(Money Magazine) -- A hand shoots up in the back of the room.
"Alexis, she's got one," a student says.
Alexis McGee, real estate instructor and president of Foreclosures.com,
scoots around her desk, sits down and picks up a headset.
"Tracy, look up. I'm on the line," McGee, 47, types into her
computer, which is linked to a giant screen at the front of the room.
Tracy Romero, 31, and her 17 fellow students have reached the heart of
McGee's $9,000 three-day seminar on foreclosure investing: They are
cold-calling homeowners who are behind on their mortgages, getting them to
talk and, the students hope, convincing them to sell.
But Romero is struggling. The home owner on the other end of the line
demands to know who she is and why she's calling. Romero puts the call on hold
as McGee reminds her of the sales technique.
To smooth-talk prospects, she teaches, be courteous, ask questions but
don't answer them, listen and, if possible, be funny. Romero gets back on the
phone. "Sorry to keep you waiting," she says. "Who I am isn't
important. What's important is we figure out how to save your house." It
works. The woman starts talking.
She lost her job, and poor health has kept her from finding a new one.
She's afraid she will have to put her dog to sleep if she moves because most
rentals don't allow pets. She begins to cry.
McGee prompts Romero to comfort her and then move in for the key piece of
information any foreclosure investor needs. "Find out how much she
owes," she urges. "Now or never, Tracy."

What you are asked to do.
In the foreclosure seminar excerpt, what company is Alexis McGee the president of?

Dataset excerpt.
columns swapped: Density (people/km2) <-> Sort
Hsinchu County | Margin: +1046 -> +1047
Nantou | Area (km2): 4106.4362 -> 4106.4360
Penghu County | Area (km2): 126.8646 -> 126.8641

Result of this task.
Foreclosures.com